** Directions for this task **
Write out the text of every record below verbatim, line for line, in its original order.
=== Section Start ===
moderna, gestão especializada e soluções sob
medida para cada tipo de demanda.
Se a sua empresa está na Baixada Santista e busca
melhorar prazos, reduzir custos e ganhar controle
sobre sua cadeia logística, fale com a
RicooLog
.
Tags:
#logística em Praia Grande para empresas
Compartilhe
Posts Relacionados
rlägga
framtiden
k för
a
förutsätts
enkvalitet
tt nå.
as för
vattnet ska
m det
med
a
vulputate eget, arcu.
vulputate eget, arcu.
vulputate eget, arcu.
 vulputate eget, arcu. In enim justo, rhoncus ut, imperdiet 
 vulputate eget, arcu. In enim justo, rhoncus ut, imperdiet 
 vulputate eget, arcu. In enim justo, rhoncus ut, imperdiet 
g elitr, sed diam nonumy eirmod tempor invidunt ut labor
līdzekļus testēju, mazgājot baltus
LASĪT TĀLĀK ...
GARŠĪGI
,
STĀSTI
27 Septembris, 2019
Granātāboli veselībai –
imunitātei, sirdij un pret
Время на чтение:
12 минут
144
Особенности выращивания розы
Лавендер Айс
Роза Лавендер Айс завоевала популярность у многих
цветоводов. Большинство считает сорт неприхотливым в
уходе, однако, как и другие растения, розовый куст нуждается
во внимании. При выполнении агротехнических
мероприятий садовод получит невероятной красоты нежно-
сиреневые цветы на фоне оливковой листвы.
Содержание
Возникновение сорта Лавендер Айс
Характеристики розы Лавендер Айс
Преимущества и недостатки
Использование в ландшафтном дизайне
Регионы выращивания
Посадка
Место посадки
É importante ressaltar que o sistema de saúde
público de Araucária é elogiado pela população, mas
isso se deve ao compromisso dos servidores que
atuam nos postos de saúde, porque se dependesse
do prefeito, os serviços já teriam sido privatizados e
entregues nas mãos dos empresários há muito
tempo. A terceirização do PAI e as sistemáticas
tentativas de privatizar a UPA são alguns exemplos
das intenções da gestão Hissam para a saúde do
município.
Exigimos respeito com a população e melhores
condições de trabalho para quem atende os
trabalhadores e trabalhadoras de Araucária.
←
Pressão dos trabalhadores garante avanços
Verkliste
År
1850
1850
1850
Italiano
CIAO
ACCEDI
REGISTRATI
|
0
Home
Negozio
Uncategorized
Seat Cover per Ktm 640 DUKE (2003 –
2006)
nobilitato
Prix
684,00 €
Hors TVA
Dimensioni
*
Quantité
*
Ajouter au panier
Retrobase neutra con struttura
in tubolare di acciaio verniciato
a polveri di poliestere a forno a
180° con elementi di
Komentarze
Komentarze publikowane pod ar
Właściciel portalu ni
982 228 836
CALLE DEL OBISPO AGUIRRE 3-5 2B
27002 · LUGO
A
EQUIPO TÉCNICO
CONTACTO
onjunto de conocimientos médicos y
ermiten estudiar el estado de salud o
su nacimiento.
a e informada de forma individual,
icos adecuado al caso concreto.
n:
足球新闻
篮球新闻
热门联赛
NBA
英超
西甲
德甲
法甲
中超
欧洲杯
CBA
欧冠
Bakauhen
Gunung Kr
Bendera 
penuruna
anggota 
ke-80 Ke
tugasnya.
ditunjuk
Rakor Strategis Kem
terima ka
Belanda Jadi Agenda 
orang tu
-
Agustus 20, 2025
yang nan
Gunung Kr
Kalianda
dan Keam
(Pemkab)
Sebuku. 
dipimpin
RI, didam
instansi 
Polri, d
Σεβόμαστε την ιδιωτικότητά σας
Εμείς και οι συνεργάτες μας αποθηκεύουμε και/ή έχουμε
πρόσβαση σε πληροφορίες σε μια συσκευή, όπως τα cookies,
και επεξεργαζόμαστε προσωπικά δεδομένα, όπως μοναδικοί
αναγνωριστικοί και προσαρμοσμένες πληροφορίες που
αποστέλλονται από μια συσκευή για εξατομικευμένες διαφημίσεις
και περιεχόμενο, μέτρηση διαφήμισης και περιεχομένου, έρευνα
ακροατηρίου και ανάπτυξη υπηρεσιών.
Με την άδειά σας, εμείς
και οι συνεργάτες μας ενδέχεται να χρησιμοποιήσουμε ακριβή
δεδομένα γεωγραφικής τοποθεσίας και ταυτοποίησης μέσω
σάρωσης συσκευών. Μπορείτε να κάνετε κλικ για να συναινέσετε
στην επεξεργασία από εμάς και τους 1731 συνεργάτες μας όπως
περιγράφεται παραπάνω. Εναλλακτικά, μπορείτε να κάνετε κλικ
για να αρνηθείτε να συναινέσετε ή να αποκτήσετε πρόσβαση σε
=== Section End ===
** Task answer **
moderna, gestão especializada e soluções sob
medida para cada tipo de demanda.
Se a sua empresa está na Baixada Santista e busca
melhorar prazos, reduzir custos e ganhar controle
sobre sua cadeia logística, fale com a
RicooLog
.
Tags:
#logística em Praia Grande para empresas
Compartilhe
Posts Relacionados
rlägga
framtiden
k för
a
förutsätts
enkvalitet
tt nå.
as för
vattnet ska
m det
med
a
vulputate eget, arcu.
vulputate eget, arcu.
vulputate eget, arcu.
 vulputate eget, arcu. In enim justo, rhoncus ut, imperdiet 
 vulputate eget, arcu. In enim justo, rhoncus ut, imperdiet 
 vulputate eget, arcu. In enim justo, rhoncus ut, imperdiet 
g elitr, sed diam nonumy eirmod tempor invidunt ut labor
līdzekļus testēju, mazgājot baltus
LASĪT TĀLĀK ...
GARŠĪGI
,
STĀSTI
27 Septembris, 2019
Granātāboli veselībai –
imunitātei, sirdij un pret
Время на чтение:
12 минут
144
Особенности выращивания розы
Лавендер Айс
Роза Лавендер Айс завоевала популярность у многих
цветоводов. Большинство считает сорт неприхотливым в
уходе, однако, как и другие растения, розовый куст нуждается
во внимании. При выполнении агротехнических
мероприятий садовод получит невероятной красоты нежно-
сиреневые цветы на фоне оливковой листвы.
Содержание
Возникновение сорта Лавендер Айс
Характеристики розы Лавендер Айс
Преимущества и недостатки
Использование в ландшафтном дизайне
Регионы выращивания
Посадка
Место посадки
É importante ressaltar que o sistema de saúde
público de Araucária é elogiado pela população, mas
isso se deve ao compromisso dos servidores que
atuam nos postos de saúde, porque se dependesse
do prefeito, os serviços já teriam sido privatizados e
entregues nas mãos dos empresários há muito
tempo. A terceirização do PAI e as sistemáticas
tentativas de privatizar a UPA são alguns exemplos
das intenções da gestão Hissam para a saúde do
município.
Exigimos respeito com a população e melhores
condições de trabalho para quem atende os
trabalhadores e trabalhadoras de Araucária.
←
Pressão dos trabalhadores garante avanços
Verkliste
År
1850
1850
1850
Italiano
CIAO
ACCEDI
REGISTRATI
|
0
Home
Negozio
Uncategorized
Seat Cover per Ktm 640 DUKE (2003 –
2006)
nobilitato
Prix
684,00 €
Hors TVA
Dimensioni
*
Quantité
*
Ajouter au panier
Retrobase neutra con struttura
in tubolare di acciaio verniciato
a polveri di poliestere a forno a
180° con elementi di
Komentarze
Komentarze publikowane pod ar
Właściciel portalu ni
982 228 836
CALLE DEL OBISPO AGUIRRE 3-5 2B
27002 · LUGO
A
EQUIPO TÉCNICO
CONTACTO
onjunto de conocimientos médicos y
ermiten estudiar el estado de salud o
su nacimiento.
a e informada de forma individual,
icos adecuado al caso concreto.
n:
足球新闻
篮球新闻
热门联赛
NBA
英超
西甲
德甲
法甲
中超
欧洲杯
CBA
欧冠
Bakauhen
Gunung Kr
Bendera 
penuruna
anggota 
ke-80 Ke
tugasnya.
ditunjuk
Rakor Strategis Kem
terima ka
Belanda Jadi Agenda 
orang tu
-
Agustus 20, 2025
yang nan
Gunung Kr
Kalianda
dan Keam
(Pemkab)
Sebuku. 
dipimpin
RI, didam
instansi 
Polri, d
Σεβόμαστε την ιδιωτικότητά σας
Εμείς και οι συνεργάτες μας αποθηκεύουμε και/ή έχουμε
πρόσβαση σε πληροφορίες σε μια συσκευή, όπως τα cookies,
και επεξεργαζόμαστε προσωπικά δεδομένα, όπως μοναδικοί
αναγνωριστικοί και προσαρμοσμένες πληροφορίες που
αποστέλλονται από μια συσκευή για εξατομικευμένες διαφημίσεις
και περιεχόμενο, μέτρηση διαφήμισης και περιεχομένου, έρευνα
ακροατηρίου και ανάπτυξη υπηρεσιών.
Με την άδειά σας, εμείς
και οι συνεργάτες μας ενδέχεται να χρησιμοποιήσουμε ακριβή
δεδομένα γεωγραφικής τοποθεσίας και ταυτοποίησης μέσω
σάρωσης συσκευών. Μπορείτε να κάνετε κλικ για να συναινέσετε
στην επεξεργασία από εμάς και τους 1731 συνεργάτες μας όπως
περιγράφεται παραπάνω. Εναλλακτικά, μπορείτε να κάνετε κλικ
για να αρνηθείτε να συναινέσετε ή να αποκτήσετε πρόσβαση σε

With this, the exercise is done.